**DATASET RECORDS:**
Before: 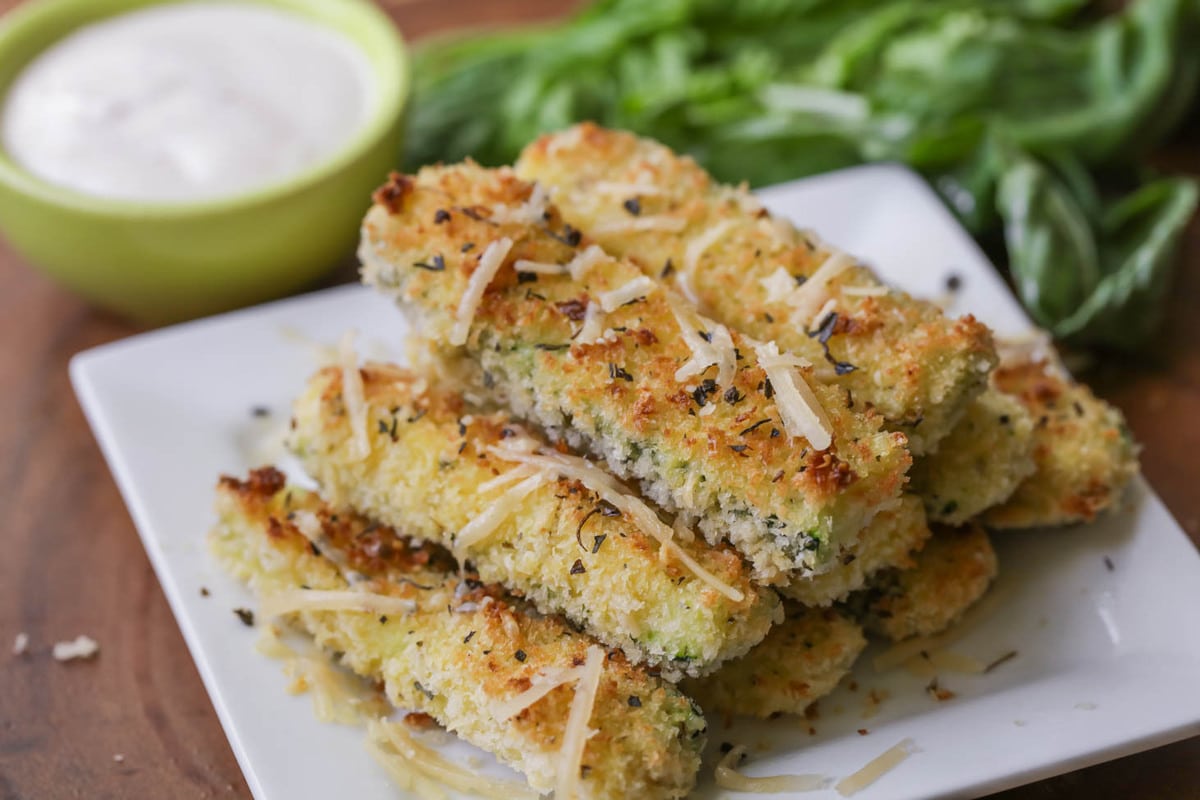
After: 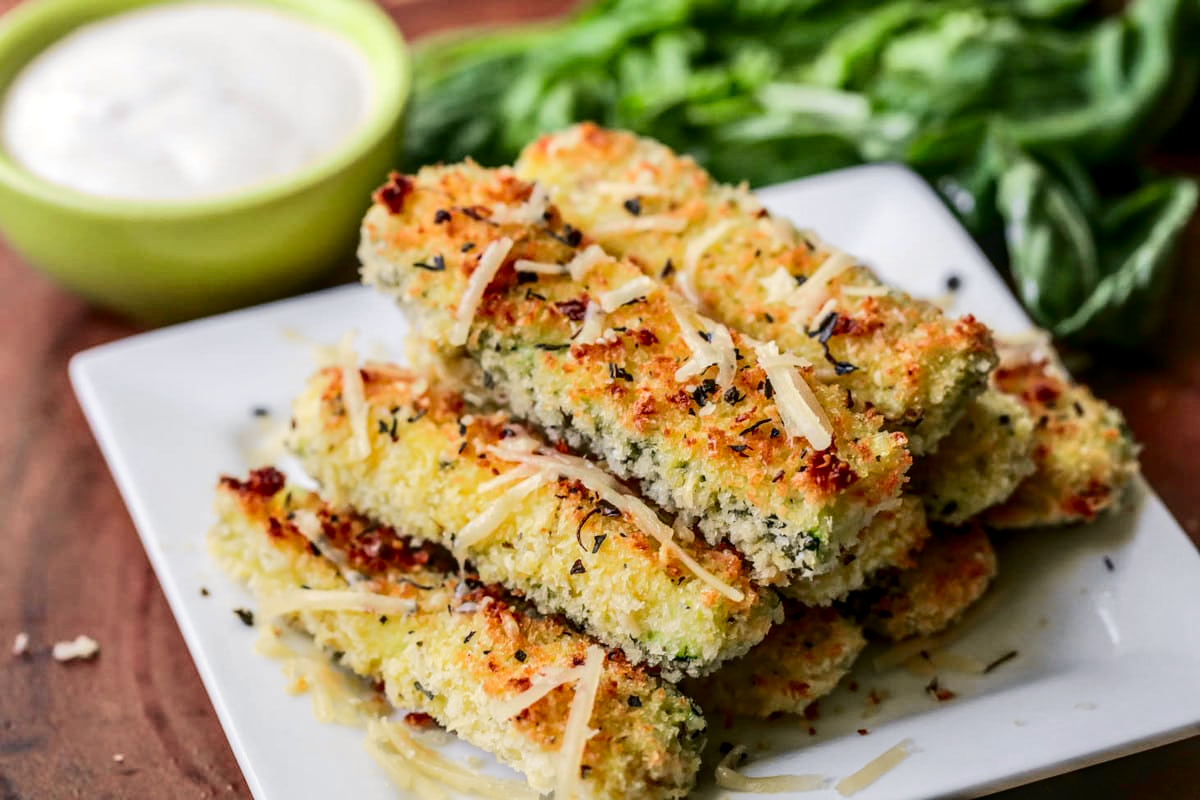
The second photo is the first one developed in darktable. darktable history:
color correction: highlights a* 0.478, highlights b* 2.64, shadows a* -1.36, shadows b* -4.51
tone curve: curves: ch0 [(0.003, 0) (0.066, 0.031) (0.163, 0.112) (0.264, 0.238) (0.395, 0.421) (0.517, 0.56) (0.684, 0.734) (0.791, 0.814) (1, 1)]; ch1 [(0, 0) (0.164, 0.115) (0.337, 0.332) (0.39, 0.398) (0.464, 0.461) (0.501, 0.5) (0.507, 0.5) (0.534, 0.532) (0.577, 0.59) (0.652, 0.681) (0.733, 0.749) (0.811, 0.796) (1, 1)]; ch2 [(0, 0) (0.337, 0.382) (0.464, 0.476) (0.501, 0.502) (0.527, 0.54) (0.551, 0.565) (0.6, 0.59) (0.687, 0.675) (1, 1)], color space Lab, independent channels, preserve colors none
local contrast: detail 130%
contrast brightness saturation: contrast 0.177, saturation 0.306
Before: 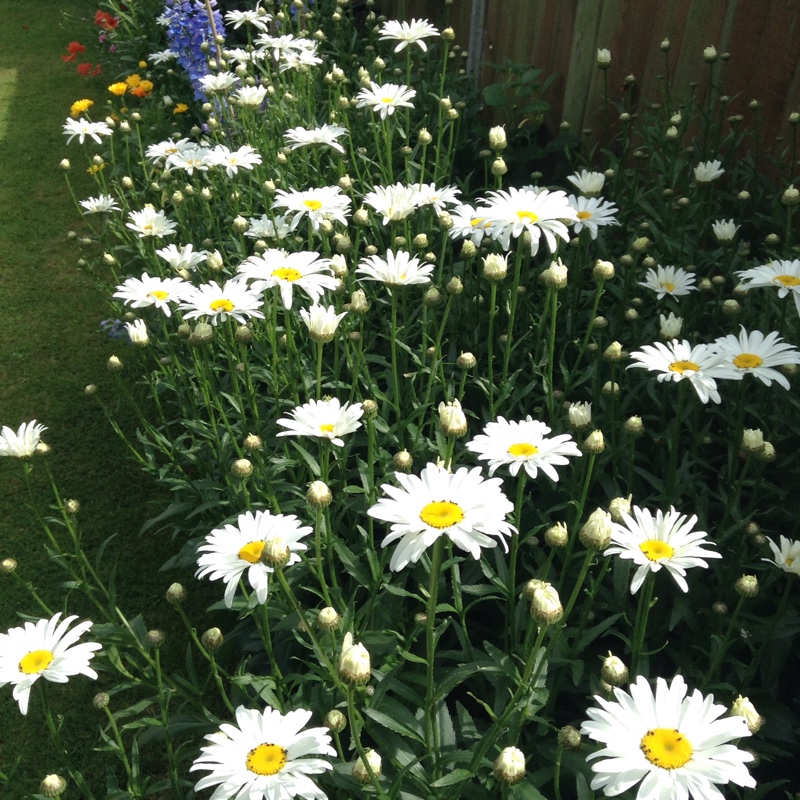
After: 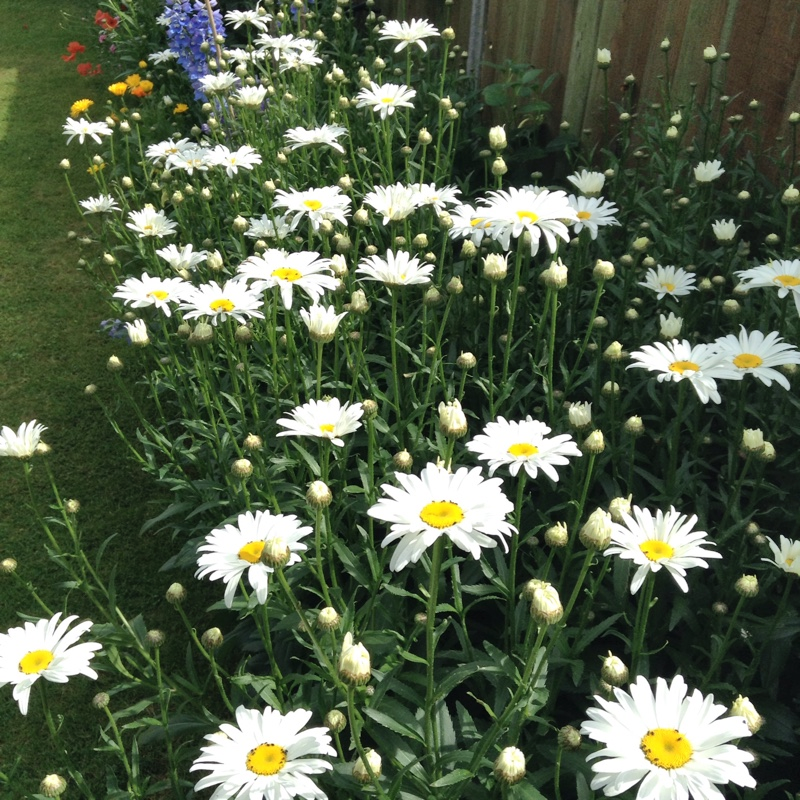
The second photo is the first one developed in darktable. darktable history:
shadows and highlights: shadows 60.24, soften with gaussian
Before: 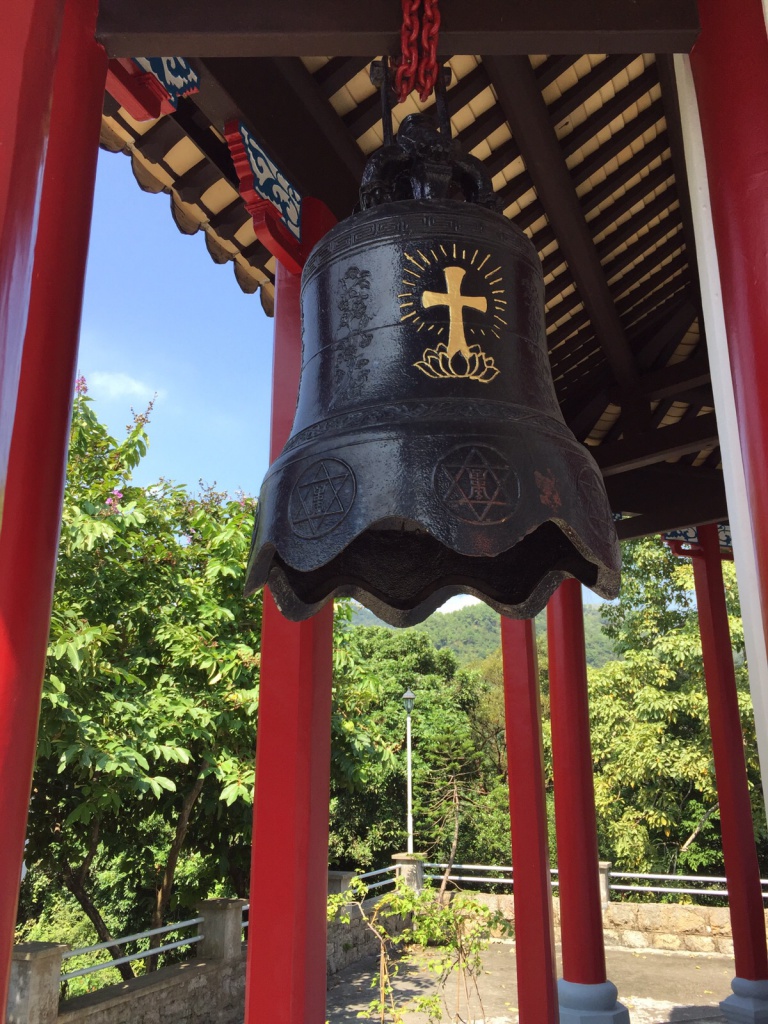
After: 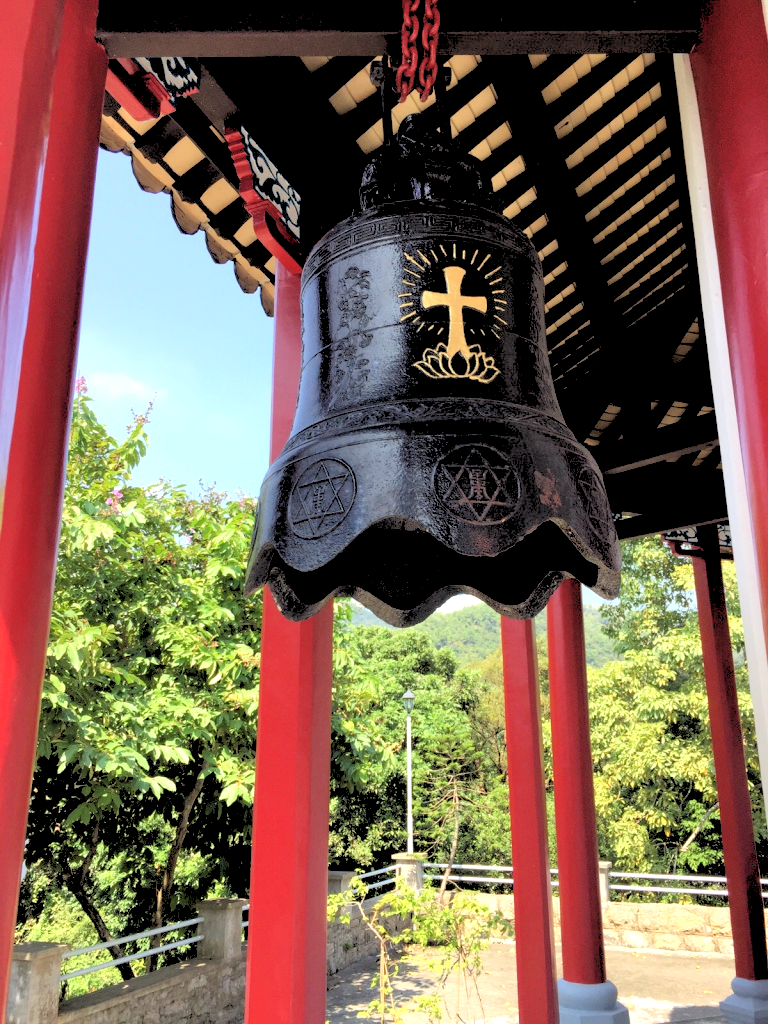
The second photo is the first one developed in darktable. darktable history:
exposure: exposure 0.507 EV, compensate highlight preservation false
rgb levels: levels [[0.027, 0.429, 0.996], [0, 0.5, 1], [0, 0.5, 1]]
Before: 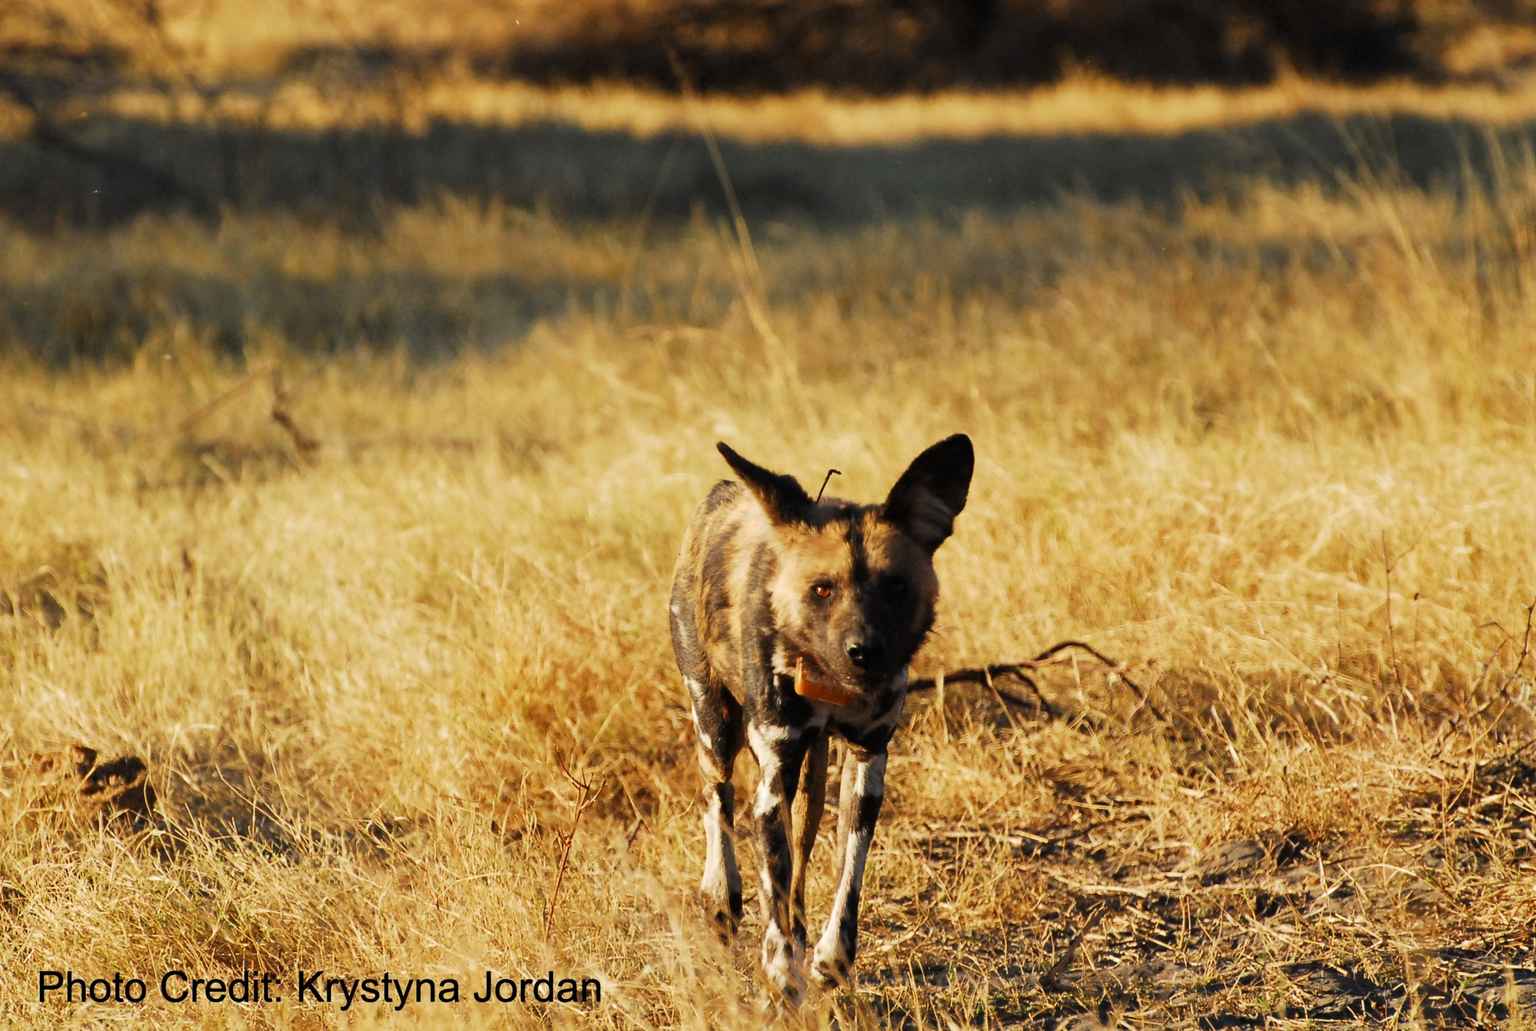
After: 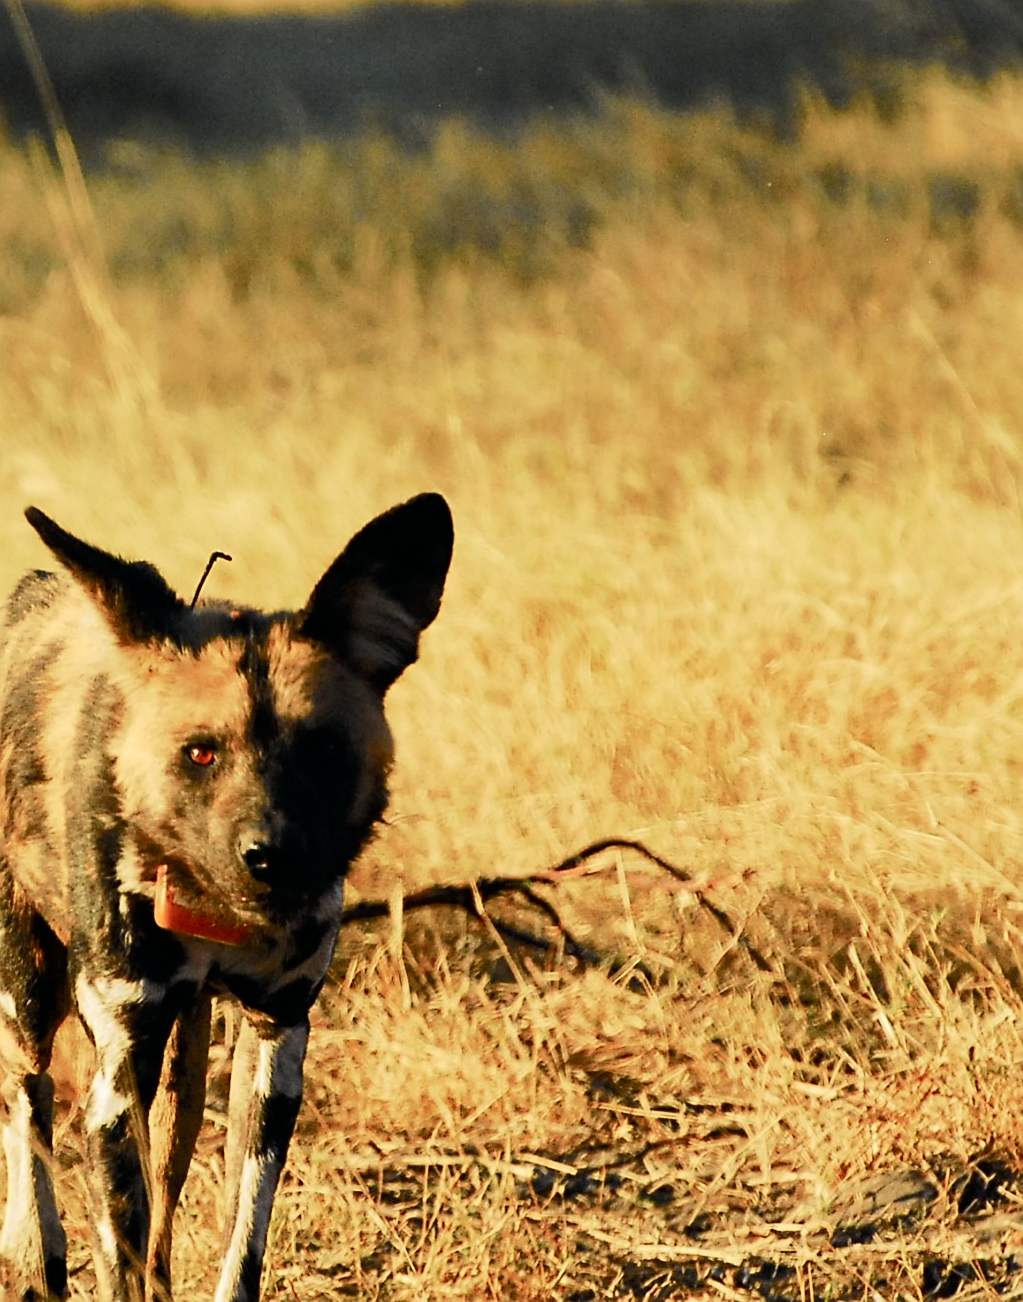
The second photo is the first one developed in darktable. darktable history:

**TASK BRIEF:** Arrange the lines above as a numbered list. Skip any blank lines and leave the pictures out.

**SOLUTION FOR THIS TASK:**
1. Before: 
2. After: 
3. The second photo is the first one developed in darktable. darktable history:
4. color correction: highlights a* 0.478, highlights b* 2.64, shadows a* -1.36, shadows b* -4.51
5. tone curve: curves: ch0 [(0.003, 0) (0.066, 0.031) (0.163, 0.112) (0.264, 0.238) (0.395, 0.421) (0.517, 0.56) (0.684, 0.734) (0.791, 0.814) (1, 1)]; ch1 [(0, 0) (0.164, 0.115) (0.337, 0.332) (0.39, 0.398) (0.464, 0.461) (0.501, 0.5) (0.507, 0.5) (0.534, 0.532) (0.577, 0.59) (0.652, 0.681) (0.733, 0.749) (0.811, 0.796) (1, 1)]; ch2 [(0, 0) (0.337, 0.382) (0.464, 0.476) (0.501, 0.502) (0.527, 0.54) (0.551, 0.565) (0.6, 0.59) (0.687, 0.675) (1, 1)], color space Lab, independent channels, preserve colors none
6. local contrast: detail 130%
7. contrast brightness saturation: contrast 0.177, saturation 0.306
8. Before: 
9. After: 
10. The second photo is the first one developed in darktable. darktable history:
11. shadows and highlights: shadows 60.24, soften with gaussian
12. Before: 
13. After: 
14. The second photo is the first one developed in darktable. darktable history:
15. exposure: exposure 0.507 EV, compensate highlight preservation false
16. rgb levels: levels [[0.027, 0.429, 0.996], [0, 0.5, 1], [0, 0.5, 1]]
17. Before: 
18. After: 
19. The second photo is the first one developed in darktable. darktable history:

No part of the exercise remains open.